I still feel the best is Noble myself having worked on a boat load of them but Aston's do certainly have some stage dramatics about them.



EVO6RSS said:


> Stunning work chap.. Absolutely stunning..


:thumb:



ronwash said:


> Fantstic,just fantastic work!.


Cheers.



Jonny_R said:


> stunning work and motor mate! thanks for sharing


My pleasure. Thanks.


----------



## SBM

Thanks again for sharing this stunning car and your perfection of work upon it. Your attention to detail clearly extends to this wonderful forum as you take the time to reply to all the posts. Very much appreciated by me for one for sure :thumb::thumb::thumb:


----------



## Beau Technique

SBM said:


> Thanks again for sharing this stunning car and your perfection of work upon it. Your attention to detail clearly extends to this wonderful forum as you take the time to reply to all the posts. Very much appreciated by me for one for sure :thumb::thumb::thumb:


Had some time out from DW but decided to get stuck in again as it seems to of been losing some of its old spark hence a few others jumping back on the horse to. I try reply to everyone though some slip through the net. Now a days I tend to keep my cards close to my chest so not as helpful as I was due to a few taking liberties of good nature. Glad you enjoyed the pictures.


----------



## unique detail

I wouldnt expect anything less Scott lovely motor and stunning work.


----------



## Mark R5

Stunning car. Love those wheels


----------



## Beau Technique

unique detail said:


> I wouldnt expect anything less Scott lovely motor and stunning work.


Thank you kindly Andy.



Mark ST said:


> Stunning car. Love those wheels


It is that :thumb:


----------



## ibiza55

Not a fan of balck cut wheels, but the car is stunning, probably the best car they've made.


----------



## JJstiuk

That looks so good.


----------



## Nobski

Very nice :thumb:


----------



## TheMattFinish

Top work dude! Stunning motor


----------



## Beau Technique

ibiza55 said:


> Not a fan of balck cut wheels, but the car is stunning, probably the best car they've made.


Certainly quality built but I thought the violent carbon was a real nice machine.



JJstiuk said:


> That looks so good.


:thumb:



Nobski said:


> Very nice :thumb:


Cheers.



mattthomas said:


> Top work dude!
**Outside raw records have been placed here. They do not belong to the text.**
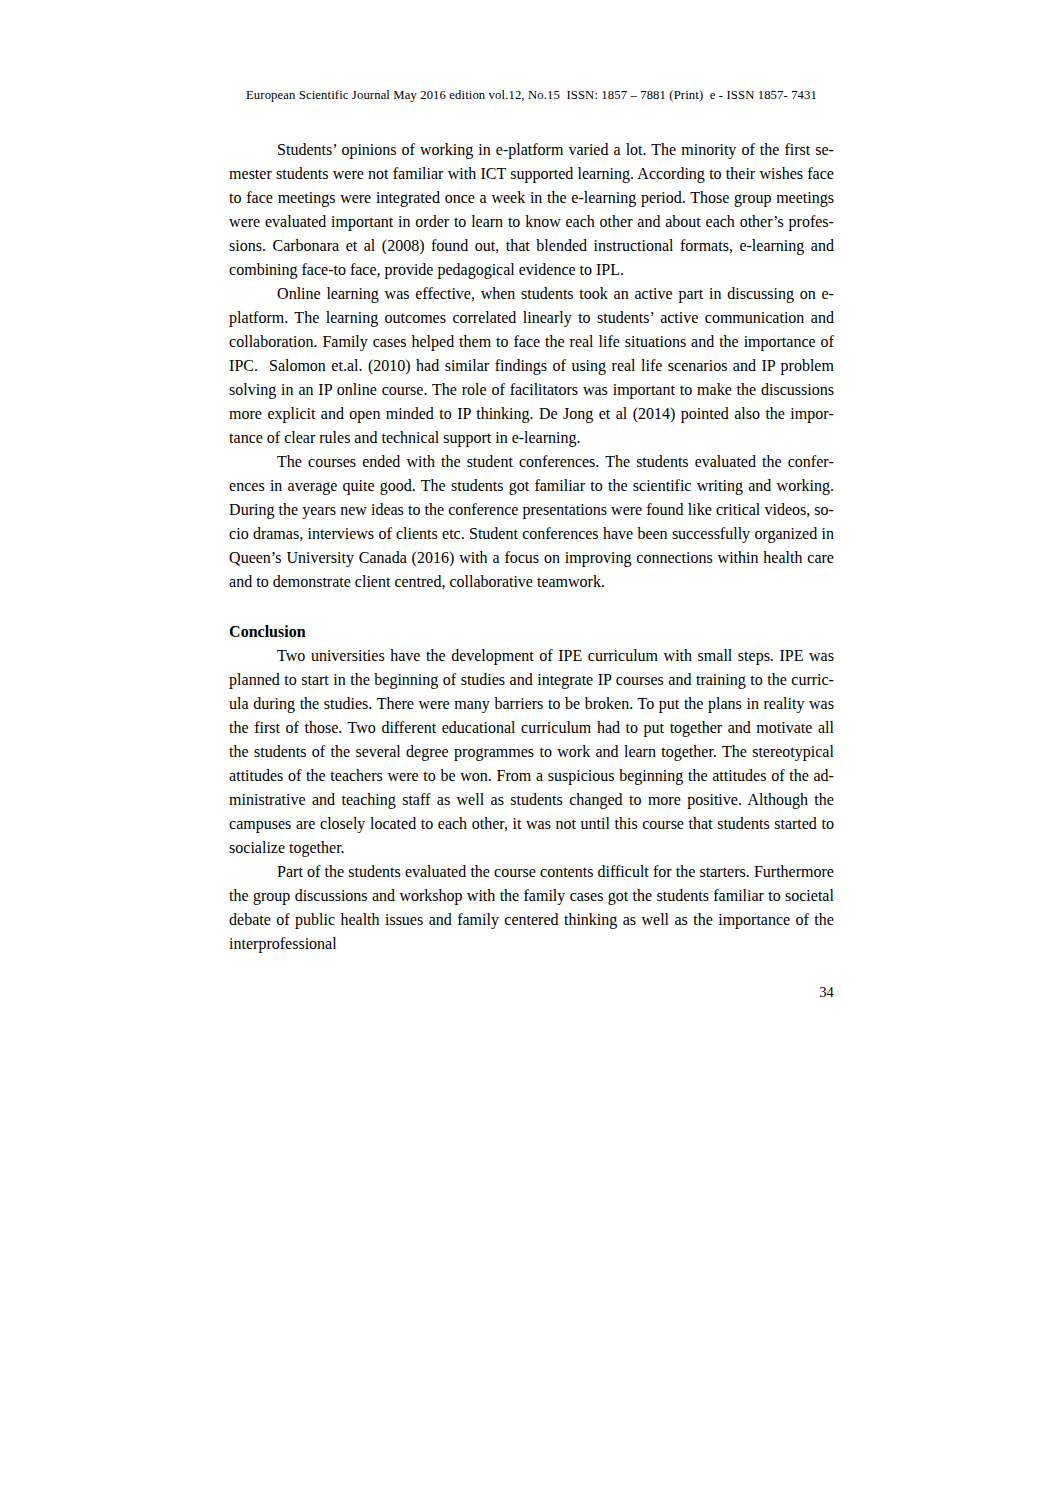European Scientific Journal May 2016 edition vol.12, No.15 ISSN: 1857 – 7881 (Print) e - ISSN 1857- 7431
Students’ opinions of working in e-platform varied a lot. The minority of the first semester students were not familiar with ICT supported learning. According to their wishes face to face meetings were integrated once a week in the e-learning period. Those group meetings were evaluated important in order to learn to know each other and about each other’s professions. Carbonara et al (2008) found out, that blended instructional formats, e-learning and combining face-to face, provide pedagogical evidence to IPL.
Online learning was effective, when students took an active part in discussing on e-platform. The learning outcomes correlated linearly to students’ active communication and collaboration. Family cases helped them to face the real life situations and the importance of IPC. Salomon et.al. (2010) had similar findings of using real life scenarios and IP problem solving in an IP online course. The role of facilitators was important to make the discussions more explicit and open minded to IP thinking. De Jong et al (2014) pointed also the importance of clear rules and technical support in e-learning.
The courses ended with the student conferences. The students evaluated the conferences in average quite good. The students got familiar to the scientific writing and working. During the years new ideas to the conference presentations were found like critical videos, socio dramas, interviews of clients etc. Student conferences have been successfully organized in Queen’s University Canada (2016) with a focus on improving connections within health care and to demonstrate client centred, collaborative teamwork.
Conclusion
Two universities have the development of IPE curriculum with small steps. IPE was planned to start in the beginning of studies and integrate IP courses and training to the curricula during the studies. There were many barriers to be broken. To put the plans in reality was the first of those. Two different educational curriculum had to put together and motivate all the students of the several degree programmes to work and learn together. The stereotypical attitudes of the teachers were to be won. From a suspicious beginning the attitudes of the administrative and teaching staff as well as students changed to more positive. Although the campuses are closely located to each other, it was not until this course that students started to socialize together.
Part of the students evaluated the course contents difficult for the starters. Furthermore the group discussions and workshop with the family cases got the students familiar to societal debate of public health issues and family centered thinking as well as the importance of the interprofessional
34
Stunning motor


Thanks Matt.


----------



## taz007

Drool, just a lovely example. Nice work.


----------



## Starbuck88

Didn't even know they did a Bond edition DB9, very nice work and beautiful car!


----------



## Senninha

DB9 = great before you started

Result of your skills = perfection on wheels

And for me the stand out finish to the alloys was the cherry on top

May I ask which product you used to seal the alloys please? I've just had my Ftype alloys refinished by Lepsons and would like to seal them before too many miles. Thanx in advance


----------



## Beau Technique

taz007 said:


> Drool, just a lovely example. Nice work.


Thanks.



Starbuck88 said:


> Didn't even know they did a Bond edition DB9, very nice work and beautiful car!


Yes, Very limited edition. Great car.



Senninha said:


> DB9 = great before you started
> 
> Result of your skills = perfection on wheels
> 
> And for me the stand out finish to the alloys was the cherry on top
> 
> May I ask which product you used to seal the alloys please? I've just had my Ftype alloys refinished by Lepsons and would like to seal them before too many miles. Thanx in advance


Thank you. I used the SiRamik HR and Ultima on the wheels.


----------



## Mumbles

Stunning! :buffer:

Chris


----------



## hjy8074

Awesome!


----------



## Beau Technique

Mumbles said:


> Stunning! :buffer:
> 
> Chris


Thanks Chris.



hjy8074 said:


> Awesome!


:thumb:


----------